Now all that had to be done was the time displaying. For the roman numerals, things weren’t too complicated; I just filled some arrays full of coordinates for lines in the characters:

std::vector< t3::Vec2 > lines_x;
lines_x.push_back( t3::Vec2(0, 0) );
lines_x.push_back( t3::Vec2(5, 8) );
lines_x.push_back( t3::Vec2(5, 0) );
lines_x.push_back( t3::Vec2(0, 8) );
 
std::vector< t3::Vec2 > lines_i;
lines_i.push_back( t3::Vec2(2.5, 0) );
lines_i.push_back( t3::Vec2(2.5, 8) );
...

And then draw them at offsets determined by their position in a converted roman string taken from integer portions of the current time:

void DrawLines( std::vector< t3::Vec2 > &lines, t3::Plot &plot, t3::Vec2 offset ) {
    for( int i = 0; i != lines.size()/2; ++i ) {
        plot.DrawLine( lines[i*2]+offset, lines[i*2+1]+offset, ' ' );
    }
}
 
...
 
//(Part of DrawRomanNumberAtOffset)
        std::string roman1 = int_to_roman(num);
    for( int i = 0; i != roman1.size(); ++i ) {
        t3::Vec2 offset(20+7*i-roman1.size()*3, offset_y);
 
        if( roman1[i] == 'X' )
            DrawLines( lines_x, p, offset );
        else if ( roman1[i] == 'I' )
            DrawLines( lines_i, p, offset );
        else if ( roman1[i] == 'V' )
            DrawLines( lines_v, p, offset );
        else if ( roman1[i] == 'L' )
            DrawLines( lines_l, p, offset );
    }
 
... i.e:
DrawRomanNumberAtOffset( timeinfo->tm_min, 0, p);

Here’s a video of the roman numbers being displayed on top of the 3D rendering (Time delta sped up in software):

I actually came across a pretty strange problem with the Beaglebone’s built in timekeeping when writing the software; whenever I ran my application the time would just stop incrementing! I’m talking:
timesnip
Now you can see that the system time has incremented 6 seconds, but I in fact had my application open for at least a minute! I’m still not quite sure what was going on there; but in software this meant that the clock would always be stuck on whatever the time was when the program was first executed. My fix was to fetch the unix epoch time, and increment it based on the CPU realtime clock before fetching the raw time every refresh. This meant the system time was still out of wack; but at least the clock functioned correctly.

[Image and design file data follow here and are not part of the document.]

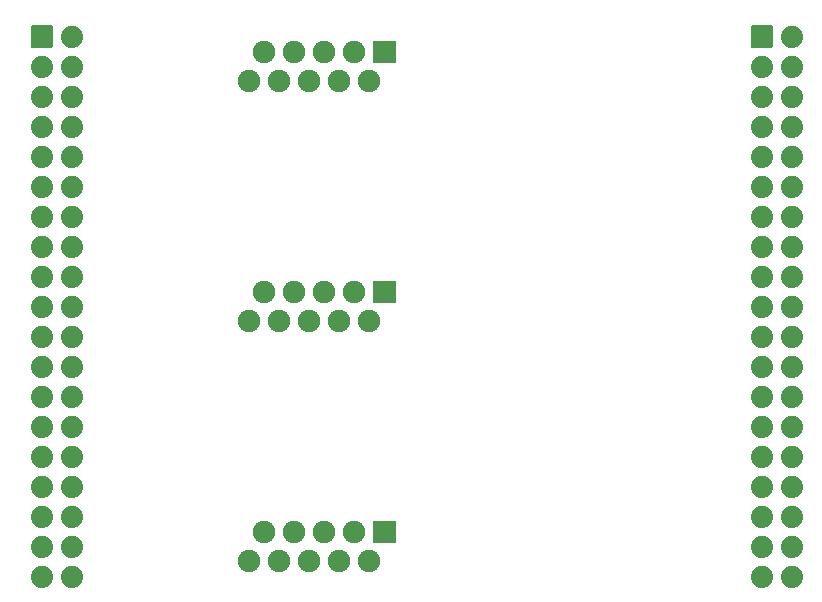
<source format=gts>
G04 Layer: TopSolderMaskLayer*
G04 EasyEDA v6.5.5, 2022-06-13 17:54:21*
G04 c5cfb43cd74343219a89ec962efd3502,ba36109c29484f4592bc09a740c48d70,10*
G04 Gerber Generator version 0.2*
G04 Scale: 100 percent, Rotated: No, Reflected: No *
G04 Dimensions in millimeters *
G04 leading zeros omitted , absolute positions ,4 integer and 5 decimal *
%FSLAX45Y45*%
%MOMM*%

%ADD20C,1.9032*%
%ADD22C,1.8796*%

%LPD*%
D20*
G01*
X2209800Y-764031D03*
G01*
X2463800Y-764031D03*
G01*
X2717800Y-764031D03*
G01*
X2971800Y-764031D03*
G01*
X2082800Y-1013968D03*
G01*
X2336800Y-1013968D03*
G01*
X2590800Y-1013968D03*
G01*
X2844800Y-1013968D03*
G36*
X3140709Y-859281D02*
G01*
X3137661Y-858773D01*
X3134613Y-857250D01*
X3132581Y-855218D01*
X3131057Y-852170D01*
X3130549Y-849121D01*
X3130550Y-849121D01*
X3130550Y-678942D01*
X3130549Y-678942D01*
X3131057Y-675894D01*
X3132581Y-672845D01*
X3134613Y-670813D01*
X3137661Y-669289D01*
X3140709Y-668781D01*
X3310890Y-668781D01*
X3313938Y-669289D01*
X3316986Y-670813D01*
X3319018Y-672845D01*
X3320542Y-675894D01*
X3321050Y-678942D01*
X3321050Y-678942D01*
X3321050Y-849121D01*
X3321050Y-849121D01*
X3320542Y-852170D01*
X3319018Y-855218D01*
X3316986Y-857250D01*
X3313938Y-858773D01*
X3310890Y-859281D01*
G37*
G01*
X3098800Y-1013968D03*
G01*
X2209800Y-4828031D03*
G01*
X2463800Y-4828031D03*
G01*
X2717800Y-4828031D03*
G01*
X2971800Y-4828031D03*
G01*
X2082800Y-5077968D03*
G01*
X2336800Y-5077968D03*
G01*
X2590800Y-5077968D03*
G01*
X2844800Y-5077968D03*
G36*
X3140709Y-4923281D02*
G01*
X3137661Y-4922773D01*
X3134613Y-4921250D01*
X3132581Y-4919218D01*
X3131057Y-4916170D01*
X3130549Y-4913121D01*
X3130550Y-4913121D01*
X3130550Y-4742942D01*
X3130549Y-4742942D01*
X3131057Y-4739894D01*
X3132581Y-4736845D01*
X3134613Y-4734813D01*
X3137661Y-4733289D01*
X3140709Y-4732781D01*
X3310890Y-4732781D01*
X3313938Y-4733289D01*
X3316986Y-4734813D01*
X3319018Y-4736845D01*
X3320542Y-4739894D01*
X3321050Y-4742942D01*
X3321050Y-4742942D01*
X3321050Y-4913121D01*
X3321050Y-4913121D01*
X3320542Y-4916170D01*
X3319018Y-4919218D01*
X3316986Y-4921250D01*
X3313938Y-4922773D01*
X3310890Y-4923281D01*
G37*
G01*
X3098800Y-5077968D03*
D22*
G01*
X6421120Y-5207000D03*
G01*
X6675120Y-5207000D03*
G01*
X579120Y-5207000D03*
G01*
X325120Y-5207000D03*
G01*
X579120Y-4953000D03*
G01*
X325120Y-4953000D03*
G01*
X325120Y-4699000D03*
G01*
X579120Y-4699000D03*
G01*
X325120Y-4445000D03*
G01*
X579120Y-4445000D03*
G01*
X579120Y-4191000D03*
G01*
X325120Y-4191000D03*
G01*
X579120Y-3937000D03*
G01*
X325120Y-3937000D03*
G01*
X579120Y-3683000D03*
G01*
X325120Y-3683000D03*
G01*
X325120Y-3429000D03*
G01*
X579120Y-3429000D03*
G01*
X325120Y-3175000D03*
G01*
X579120Y-3175000D03*
G01*
X579120Y-2921000D03*
G01*
X325120Y-2921000D03*
G01*
X579120Y-2667000D03*
G01*
X325120Y-2667000D03*
G01*
X579120Y-2413000D03*
G01*
X325120Y-2413000D03*
G01*
X325120Y-2159000D03*
G01*
X579120Y-2159000D03*
G01*
X325120Y-1905000D03*
G01*
X579120Y-1905000D03*
G01*
X579120Y-1651000D03*
G01*
X325120Y-1651000D03*
G01*
X6675120Y-4953000D03*
G01*
X6421120Y-4953000D03*
G01*
X6675120Y-4699000D03*
G01*
X6421120Y-4699000D03*
G01*
X6421120Y-4445000D03*
G01*
X6675120Y-4445000D03*
G01*
X6421120Y-4191000D03*
G01*
X6675120Y-4191000D03*
G01*
X6675120Y-3937000D03*
G01*
X6421120Y-3937000D03*
G01*
X6675120Y-3683000D03*
G01*
X6421120Y-3683000D03*
G01*
X6675120Y-3429000D03*
G01*
X6421120Y-3429000D03*
G01*
X6421120Y-3175000D03*
G01*
X6675120Y-3175000D03*
G01*
X6421120Y-2921000D03*
G01*
X6675120Y-2921000D03*
G01*
X6675120Y-2667000D03*
G01*
X6421120Y-2667000D03*
G01*
X6675120Y-2413000D03*
G01*
X6421120Y-2413000D03*
G01*
X6675120Y-2159000D03*
G01*
X6421120Y-2159000D03*
G01*
X6421120Y-1905000D03*
G01*
X6675120Y-1905000D03*
G01*
X6421120Y-1651000D03*
G01*
X6675120Y-1651000D03*
G01*
X6675120Y-1397000D03*
G01*
X6421120Y-1397000D03*
G01*
X6675120Y-1143000D03*
G01*
X6421120Y-1143000D03*
G01*
X6675120Y-889000D03*
G01*
X6421120Y-889000D03*
G36*
X6337300Y-728979D02*
G01*
X6334252Y-728471D01*
X6331204Y-726947D01*
X6329172Y-724915D01*
X6327647Y-721868D01*
X6327140Y-718820D01*
X6327140Y-551179D01*
X6327647Y-548131D01*
X6329172Y-545084D01*
X6331204Y-543052D01*
X6334252Y-541528D01*
X6337300Y-541020D01*
X6504940Y-541020D01*
X6507988Y-541528D01*
X6511036Y-543052D01*
X6513068Y-545084D01*
X6514592Y-548131D01*
X6515100Y-551179D01*
X6515100Y-551179D01*
X6515100Y-718820D01*
X6515100Y-718820D01*
X6514592Y-721868D01*
X6513068Y-724915D01*
X6511036Y-726947D01*
X6507988Y-728471D01*
X6504940Y-728979D01*
G37*
G01*
X6675120Y-635000D03*
G01*
X579120Y-1397000D03*
G01*
X325120Y-1397000D03*
G01*
X579120Y-1143000D03*
G01*
X325120Y-1143000D03*
G01*
X325120Y-889000D03*
G01*
X579120Y-889000D03*
G36*
X241300Y-728979D02*
G01*
X238252Y-728471D01*
X235204Y-726947D01*
X233171Y-724915D01*
X231647Y-721868D01*
X231139Y-718820D01*
X231139Y-551179D01*
X231647Y-548131D01*
X233171Y-545084D01*
X235204Y-543052D01*
X238252Y-541528D01*
X241300Y-541020D01*
X408939Y-541020D01*
X411987Y-541528D01*
X415036Y-543052D01*
X417068Y-545084D01*
X418592Y-548131D01*
X419100Y-551179D01*
X419100Y-718820D01*
X418592Y-721868D01*
X417068Y-724915D01*
X415036Y-726947D01*
X411987Y-728471D01*
X408939Y-728979D01*
G37*
G01*
X579120Y-635000D03*
D20*
G01*
X2209800Y-2796031D03*
G01*
X2463800Y-2796031D03*
G01*
X2717800Y-2796031D03*
G01*
X2971800Y-2796031D03*
G01*
X2082800Y-3045968D03*
G01*
X2336800Y-3045968D03*
G01*
X2590800Y-3045968D03*
G01*
X2844800Y-3045968D03*
G36*
X3140709Y-2891281D02*
G01*
X3137661Y-2890773D01*
X3134613Y-2889250D01*
X3132581Y-2887218D01*
X3131057Y-2884170D01*
X3130549Y-2881121D01*
X3130550Y-2881121D01*
X3130550Y-2710942D01*
X3130549Y-2710942D01*
X3131057Y-2707894D01*
X3132581Y-2704845D01*
X3134613Y-2702813D01*
X3137661Y-2701289D01*
X3140709Y-2700781D01*
X3310890Y-2700781D01*
X3313938Y-2701289D01*
X3316986Y-2702813D01*
X3319018Y-2704845D01*
X3320542Y-2707894D01*
X3321050Y-2710942D01*
X3321050Y-2710942D01*
X3321050Y-2881121D01*
X3321050Y-2881121D01*
X3320542Y-2884170D01*
X3319018Y-2887218D01*
X3316986Y-2889250D01*
X3313938Y-2890773D01*
X3310890Y-2891281D01*
G37*
G01*
X3098800Y-3045968D03*
M02*

</source>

That’s it for now! You can fetch the code here (2 binaries are included if you want to run it straight away; to compile it you’ll need to set up & install BBBiolib then run the build script). A lot of it is self-confessed hackjob; but I was strapped for time on this project :P

In my next post; I’ll probably be shoving the beaglebone in the scope and connecting it permanently.